Where the three rows and in this case 5 columns.

So here you can see the monthly means.

For each of the three variables, in a much more

compact format, it's in a matrix, instead of a list.

Of course I still got NA's for a lot of them, because the missing values

in the original data.

So one thing I knew is I was going to pass the na.rm argument to call

means that would remove the missing values

from each column, before its calculating the mean.

And that, now when I call sapply on the split list, I can get the, the

means of the observed values for each of

the three variables for each of the five months.

So, so split is a very handy function for splitting arbitrary

objects according to the levels of the

factor and then applying any type of function.

To those split elements of that list.

And so here I split a data frame, you can split

other lists, you can, and, or other kinds of things too.

[SOUND].

So the last thing I want to talk about is splitting on more than one level.

So you, in the past couple of examples

what I've, I've only had a single factor variable.

And I've

split whatever the object is with a vector or a data frame.

According to the levels of that single factor.

But you might have more than one factor.

For example, you might have a variable, that, you

know, it's gender, so it has male and female.

And you might have another variable.

That has, for example, the race.

And so, you might want to look at

the combination of the levels within those factors.

And so so here, we've got, I've got f1, which is a factor with two levels.

And so I've simulated

a normal random variable with 10, with 10 observations.

6:38

I've got a factor with two levels, and each repeated

five times, and then I've got another factor with five levels.

If repeated two times.

So there are my kind of two category, two group, grouping variables here.

And I want to look at the kind of combination of the two.

So I can use the interaction function to combine all the levels

of the first one with the, all the levels of the second one.

And so because there are two levels in the first

factor and there is five levels in the second factor

and there is a, the total combination of 10 different

levels that you can have when you combine the two together.

So when you see, when I call, when I called the

interaction function I get another factor, that kind of concatenates the

levels of one with the other, and you can see that

it prints out that there is a total of ten levels.

Okay.

7:24

So, what now I can slit my numeric vector x according to the two different levels.

So now, when I Iike, when I use, now one thing, when

I use the split function I don't have to use the interaction function.

I can just pass it a list with the two factors and it will

automatically call the interaction function for me,

and create that 10 level interaction factor.

So I can just pass the list of these two

factors in it, and you can that, it create, it returns

me a list with the levels of

the 10 different kind of interaction factor levels.

And then and then, and then the elements of

the numeric factors that are within those 10 levels.
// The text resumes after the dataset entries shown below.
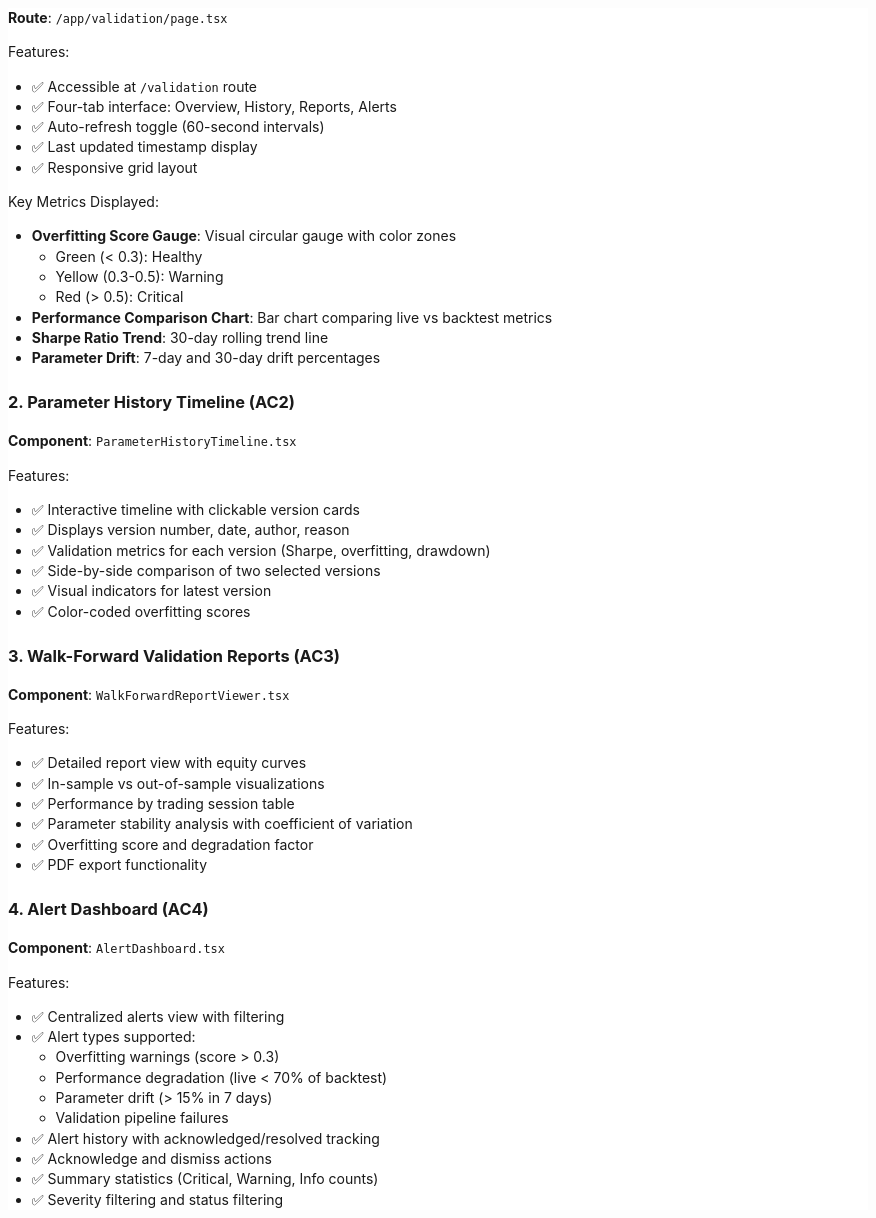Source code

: **Route**: `/app/validation/page.tsx`

Features:
- ✅ Accessible at `/validation` route
- ✅ Four-tab interface: Overview, History, Reports, Alerts
- ✅ Auto-refresh toggle (60-second intervals)
- ✅ Last updated timestamp display
- ✅ Responsive grid layout

Key Metrics Displayed:
- **Overfitting Score Gauge**: Visual circular gauge with color zones
  - Green (< 0.3): Healthy
  - Yellow (0.3-0.5): Warning
  - Red (> 0.5): Critical
- **Performance Comparison Chart**: Bar chart comparing live vs backtest metrics
- **Sharpe Ratio Trend**: 30-day rolling trend line
- **Parameter Drift**: 7-day and 30-day drift percentages

### 2. Parameter History Timeline (AC2)

**Component**: `ParameterHistoryTimeline.tsx`

Features:
- ✅ Interactive timeline with clickable version cards
- ✅ Displays version number, date, author, reason
- ✅ Validation metrics for each version (Sharpe, overfitting, drawdown)
- ✅ Side-by-side comparison of two selected versions
- ✅ Visual indicators for latest version
- ✅ Color-coded overfitting scores

### 3. Walk-Forward Validation Reports (AC3)

**Component**: `WalkForwardReportViewer.tsx`

Features:
- ✅ Detailed report view with equity curves
- ✅ In-sample vs out-of-sample visualizations
- ✅ Performance by trading session table
- ✅ Parameter stability analysis with coefficient of variation
- ✅ Overfitting score and degradation factor
- ✅ PDF export functionality

### 4. Alert Dashboard (AC4)

**Component**: `AlertDashboard.tsx`

Features:
- ✅ Centralized alerts view with filtering
- ✅ Alert types supported:
  - Overfitting warnings (score > 0.3)
  - Performance degradation (live < 70% of backtest)
  - Parameter drift (> 15% in 7 days)
  - Validation pipeline failures
- ✅ Alert history with acknowledged/resolved tracking
- ✅ Acknowledge and dismiss actions
- ✅ Summary statistics (Critical, Warning, Info counts)
- ✅ Severity filtering and status filtering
Now of course there are, although there are 10 levels between

the two different factors, that we don't exactly observe every single combination.

And so there are some empty levels here and you

can see that some of these levels have nothing in them.
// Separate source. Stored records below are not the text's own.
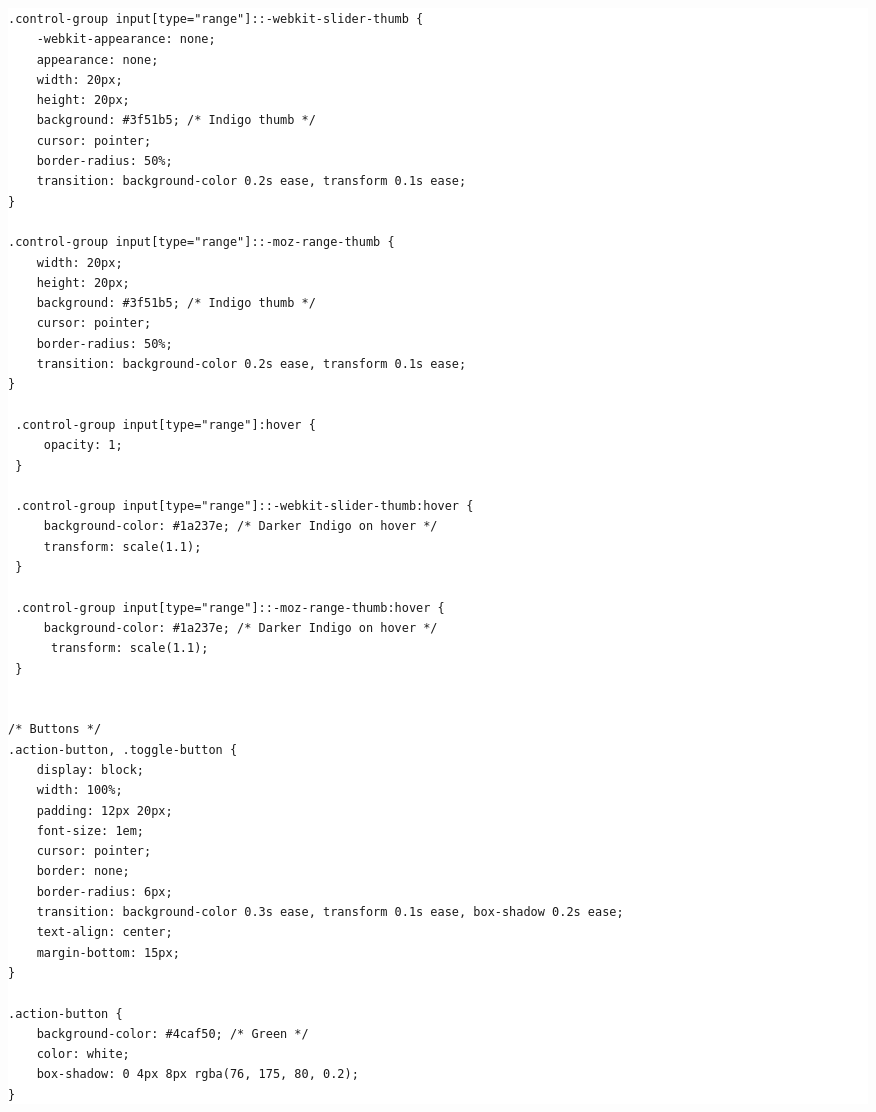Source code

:     .control-group input[type="range"]::-webkit-slider-thumb {
        -webkit-appearance: none;
        appearance: none;
        width: 20px;
        height: 20px;
        background: #3f51b5; /* Indigo thumb */
        cursor: pointer;
        border-radius: 50%;
        transition: background-color 0.2s ease, transform 0.1s ease;
    }

    .control-group input[type="range"]::-moz-range-thumb {
        width: 20px;
        height: 20px;
        background: #3f51b5; /* Indigo thumb */
        cursor: pointer;
        border-radius: 50%;
        transition: background-color 0.2s ease, transform 0.1s ease;
    }

     .control-group input[type="range"]:hover {
         opacity: 1;
     }

     .control-group input[type="range"]::-webkit-slider-thumb:hover {
         background-color: #1a237e; /* Darker Indigo on hover */
         transform: scale(1.1);
     }

     .control-group input[type="range"]::-moz-range-thumb:hover {
         background-color: #1a237e; /* Darker Indigo on hover */
          transform: scale(1.1);
     }


    /* Buttons */
    .action-button, .toggle-button {
        display: block;
        width: 100%;
        padding: 12px 20px;
        font-size: 1em;
        cursor: pointer;
        border: none;
        border-radius: 6px;
        transition: background-color 0.3s ease, transform 0.1s ease, box-shadow 0.2s ease;
        text-align: center;
        margin-bottom: 15px;
    }

    .action-button {
        background-color: #4caf50; /* Green */
        color: white;
        box-shadow: 0 4px 8px rgba(76, 175, 80, 0.2);
    }
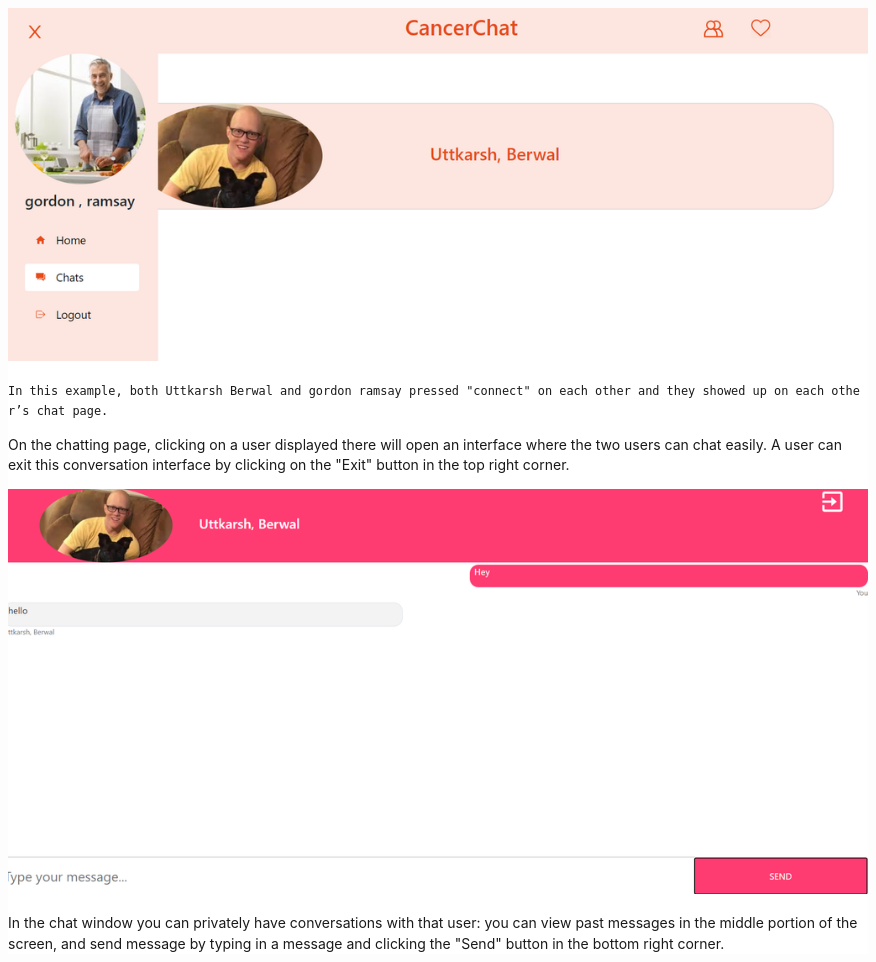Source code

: ![Sample chat page](../images/chat.png)

	In this example, both Uttkarsh Berwal and gordon ramsay pressed "connect" on each other and they showed up on each other’s chat page.

On the chatting page, clicking on a user displayed there will open an interface where the two users can chat easily. A user can exit this conversation interface by clicking on the "Exit" button in the top right corner.

![Sample chat interface](../images/chatwindow.png)

In the chat window you can privately have conversations with that user: you can view past messages in the middle portion of the screen, and send message by typing in a message and clicking the "Send" button in the bottom right corner.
They have zero elements, whereas other levels have a number in it.

And so, so one thing you can do.

Well first I can, I could take this list and, and,

and lapply or sapply a function over it, if I wanted to.
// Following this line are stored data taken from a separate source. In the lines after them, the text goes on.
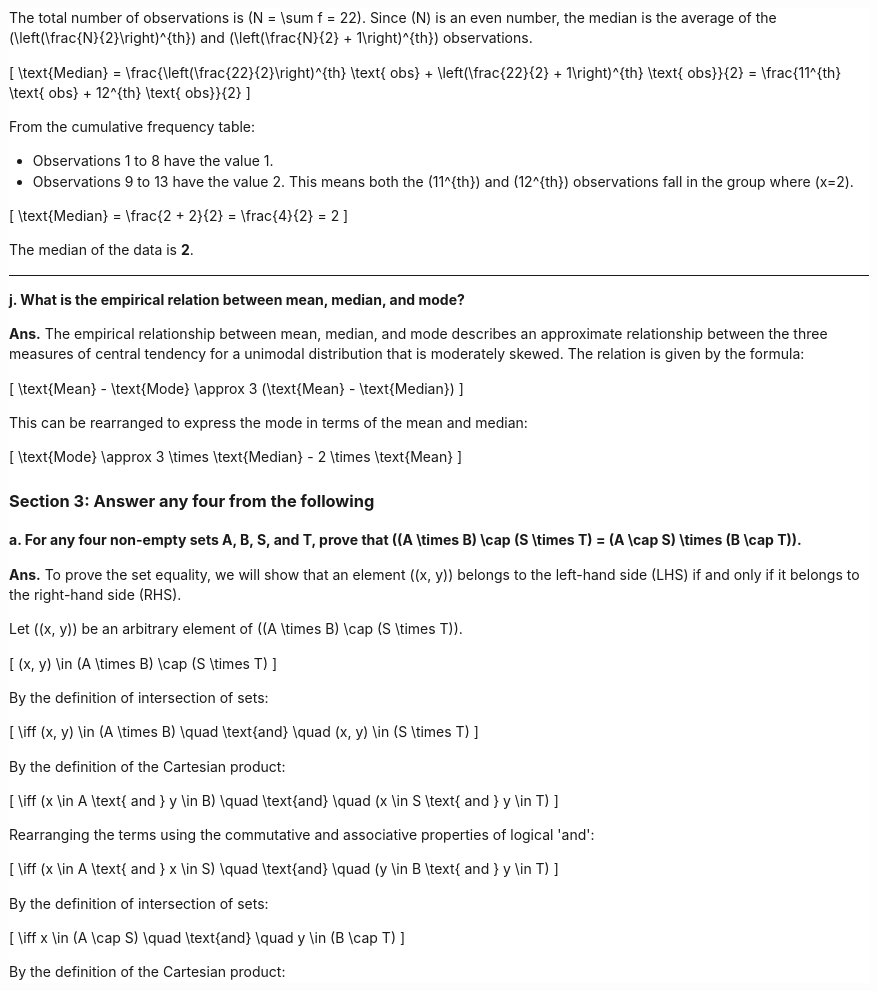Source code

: The total number of observations is \(N = \sum f = 22\).
Since \(N\) is an even number, the median is the average of the \(\left(\frac{N}{2}\right)^{th}\) and \(\left(\frac{N}{2} + 1\right)^{th}\) observations.

\[ \text{Median} = \frac{\left(\frac{22}{2}\right)^{th} \text{ obs} + \left(\frac{22}{2} + 1\right)^{th} \text{ obs}}{2} = \frac{11^{th} \text{ obs} + 12^{th} \text{ obs}}{2} \]

From the cumulative frequency table:
* Observations 1 to 8 have the value 1.
* Observations 9 to 13 have the value 2.
This means both the \(11^{th}\) and \(12^{th}\) observations fall in the group where \(x=2\).

\[ \text{Median} = \frac{2 + 2}{2} = \frac{4}{2} = 2 \]

The median of the data is **2**.

---

**j. What is the empirical relation between mean, median, and mode?**

**Ans.**
The empirical relationship between mean, median, and mode describes an approximate relationship between the three measures of central tendency for a unimodal distribution that is moderately skewed. The relation is given by the formula:

\[ \text{Mean} - \text{Mode} \approx 3 (\text{Mean} - \text{Median}) \]

This can be rearranged to express the mode in terms of the mean and median:

\[ \text{Mode} \approx 3 \times \text{Median} - 2 \times \text{Mean} \]

### **Section 3: Answer any four from the following**

**a. For any four non-empty sets A, B, S, and T, prove that \((A \times B) \cap (S \times T) = (A \cap S) \times (B \cap T)\).**

**Ans.**
To prove the set equality, we will show that an element \((x, y)\) belongs to the left-hand side (LHS) if and only if it belongs to the right-hand side (RHS).

Let \((x, y)\) be an arbitrary element of \((A \times B) \cap (S \times T)\).

\[ (x, y) \in (A \times B) \cap (S \times T) \]

By the definition of intersection of sets:

\[ \iff (x, y) \in (A \times B) \quad \text{and} \quad (x, y) \in (S \times T) \]

By the definition of the Cartesian product:

\[ \iff (x \in A \text{ and } y \in B) \quad \text{and} \quad (x \in S \text{ and } y \in T) \]

Rearranging the terms using the commutative and associative properties of logical 'and':

\[ \iff (x \in A \text{ and } x \in S) \quad \text{and} \quad (y \in B \text{ and } y \in T) \]

By the definition of intersection of sets:

\[ \iff x \in (A \cap S) \quad \text{and} \quad y \in (B \cap T) \]

By the definition of the Cartesian product:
But, sometimes it's a little bit handy to not have to keep these empty levels.

So, so the split function has an argument called drop.

8:31

And if you specify drop equals true, it will drop.

The empty levels, that are created by the splitting.

And, and this can be very handy, when you're, you're combining,

multiple different factors.

If you're only using a single factor, then doesn't, that argument doesn't really

do anything, because you'll just use all the, all the levels but, usually.

But if you have multiple factors then typically you're going to have empty

levels, just because you don't observe

every single combination of the two factors.